§ REQUIRED WORK: Check each line of the material below, and copy it if it holds the string "pour".

§ EXCERPTED RECORDS:
· · ·
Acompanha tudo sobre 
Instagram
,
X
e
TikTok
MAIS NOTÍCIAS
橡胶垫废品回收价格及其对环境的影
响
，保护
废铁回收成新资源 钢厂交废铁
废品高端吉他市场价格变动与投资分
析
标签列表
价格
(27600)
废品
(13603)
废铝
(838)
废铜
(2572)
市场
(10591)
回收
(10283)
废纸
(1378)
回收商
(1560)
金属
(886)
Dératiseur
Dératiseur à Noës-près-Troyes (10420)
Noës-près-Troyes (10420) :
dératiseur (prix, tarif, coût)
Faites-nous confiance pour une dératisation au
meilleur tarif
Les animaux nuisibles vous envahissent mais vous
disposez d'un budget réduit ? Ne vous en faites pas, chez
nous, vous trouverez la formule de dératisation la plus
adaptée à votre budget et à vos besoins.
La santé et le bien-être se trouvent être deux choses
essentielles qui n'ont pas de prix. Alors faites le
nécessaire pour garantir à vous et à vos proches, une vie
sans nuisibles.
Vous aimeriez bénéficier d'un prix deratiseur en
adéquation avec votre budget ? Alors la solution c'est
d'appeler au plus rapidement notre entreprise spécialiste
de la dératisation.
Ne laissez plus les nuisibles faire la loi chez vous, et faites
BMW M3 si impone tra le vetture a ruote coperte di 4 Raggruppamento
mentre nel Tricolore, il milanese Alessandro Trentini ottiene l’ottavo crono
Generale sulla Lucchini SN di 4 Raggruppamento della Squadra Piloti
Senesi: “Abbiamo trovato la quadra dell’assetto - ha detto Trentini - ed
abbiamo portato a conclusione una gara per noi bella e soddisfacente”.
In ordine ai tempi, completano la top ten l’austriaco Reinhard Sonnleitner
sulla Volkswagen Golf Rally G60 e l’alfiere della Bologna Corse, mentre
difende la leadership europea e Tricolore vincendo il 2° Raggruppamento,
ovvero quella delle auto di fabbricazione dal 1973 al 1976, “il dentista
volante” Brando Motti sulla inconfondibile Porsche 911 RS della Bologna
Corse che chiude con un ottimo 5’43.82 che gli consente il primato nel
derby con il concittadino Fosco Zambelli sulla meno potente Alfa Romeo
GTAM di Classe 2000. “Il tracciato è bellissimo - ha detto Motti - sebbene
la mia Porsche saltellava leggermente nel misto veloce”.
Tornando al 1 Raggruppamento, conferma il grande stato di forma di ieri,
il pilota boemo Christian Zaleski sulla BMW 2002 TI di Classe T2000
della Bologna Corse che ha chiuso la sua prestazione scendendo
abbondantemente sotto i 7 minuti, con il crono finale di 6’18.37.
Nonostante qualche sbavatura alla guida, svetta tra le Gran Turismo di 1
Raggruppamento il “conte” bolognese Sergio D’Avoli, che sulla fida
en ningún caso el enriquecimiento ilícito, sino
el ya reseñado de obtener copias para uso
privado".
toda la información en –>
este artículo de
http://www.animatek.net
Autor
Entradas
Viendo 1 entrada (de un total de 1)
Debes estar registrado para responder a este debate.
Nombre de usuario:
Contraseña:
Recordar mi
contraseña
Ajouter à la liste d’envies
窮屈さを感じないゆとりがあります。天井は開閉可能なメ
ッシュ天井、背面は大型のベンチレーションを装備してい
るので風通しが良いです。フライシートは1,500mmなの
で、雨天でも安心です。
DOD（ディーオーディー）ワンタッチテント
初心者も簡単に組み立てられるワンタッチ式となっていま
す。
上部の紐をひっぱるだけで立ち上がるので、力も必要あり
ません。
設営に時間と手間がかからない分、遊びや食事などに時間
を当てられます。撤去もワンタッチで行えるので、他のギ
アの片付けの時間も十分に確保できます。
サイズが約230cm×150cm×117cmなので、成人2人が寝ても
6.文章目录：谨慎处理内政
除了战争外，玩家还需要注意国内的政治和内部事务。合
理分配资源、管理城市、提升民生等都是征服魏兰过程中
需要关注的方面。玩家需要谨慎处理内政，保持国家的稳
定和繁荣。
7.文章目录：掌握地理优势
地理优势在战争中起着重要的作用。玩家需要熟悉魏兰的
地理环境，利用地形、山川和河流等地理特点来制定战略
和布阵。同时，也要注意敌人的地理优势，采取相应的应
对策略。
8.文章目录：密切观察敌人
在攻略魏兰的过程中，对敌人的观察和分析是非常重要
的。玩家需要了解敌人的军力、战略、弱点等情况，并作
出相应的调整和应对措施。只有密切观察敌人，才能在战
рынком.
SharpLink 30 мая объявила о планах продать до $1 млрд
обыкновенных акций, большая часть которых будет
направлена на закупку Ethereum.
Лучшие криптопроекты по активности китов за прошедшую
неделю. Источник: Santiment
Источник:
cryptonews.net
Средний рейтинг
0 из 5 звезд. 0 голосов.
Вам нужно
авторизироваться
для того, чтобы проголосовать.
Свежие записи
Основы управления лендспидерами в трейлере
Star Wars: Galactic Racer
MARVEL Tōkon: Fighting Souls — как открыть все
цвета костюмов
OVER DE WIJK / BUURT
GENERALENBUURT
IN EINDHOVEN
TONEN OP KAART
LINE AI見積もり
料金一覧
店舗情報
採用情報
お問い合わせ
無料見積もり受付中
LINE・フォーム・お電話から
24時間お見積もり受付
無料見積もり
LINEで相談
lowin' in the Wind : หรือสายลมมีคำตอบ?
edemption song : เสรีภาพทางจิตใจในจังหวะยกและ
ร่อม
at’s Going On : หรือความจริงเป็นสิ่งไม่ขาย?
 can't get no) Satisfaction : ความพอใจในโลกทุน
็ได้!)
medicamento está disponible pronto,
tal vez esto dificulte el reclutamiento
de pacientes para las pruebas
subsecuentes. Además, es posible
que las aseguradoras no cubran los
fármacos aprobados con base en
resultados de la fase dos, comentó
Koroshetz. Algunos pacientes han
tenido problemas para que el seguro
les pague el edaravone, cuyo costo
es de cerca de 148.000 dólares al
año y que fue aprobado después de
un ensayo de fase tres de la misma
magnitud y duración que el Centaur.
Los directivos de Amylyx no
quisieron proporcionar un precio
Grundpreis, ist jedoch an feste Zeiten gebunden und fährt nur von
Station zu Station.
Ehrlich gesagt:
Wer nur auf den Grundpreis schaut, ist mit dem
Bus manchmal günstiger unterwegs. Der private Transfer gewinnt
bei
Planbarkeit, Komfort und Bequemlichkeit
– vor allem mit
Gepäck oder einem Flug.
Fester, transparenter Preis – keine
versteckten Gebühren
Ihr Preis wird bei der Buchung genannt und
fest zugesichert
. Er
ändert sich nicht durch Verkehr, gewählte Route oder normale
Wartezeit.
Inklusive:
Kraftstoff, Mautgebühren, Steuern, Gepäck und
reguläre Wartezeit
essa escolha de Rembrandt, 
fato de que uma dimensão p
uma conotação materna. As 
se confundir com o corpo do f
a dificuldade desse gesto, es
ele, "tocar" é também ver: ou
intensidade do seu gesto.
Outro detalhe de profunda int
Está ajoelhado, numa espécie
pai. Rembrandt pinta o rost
· · ·
§ RESULT:
Faites-nous confiance pour une dératisation au
nécessaire pour garantir à vous et à vos proches, une vie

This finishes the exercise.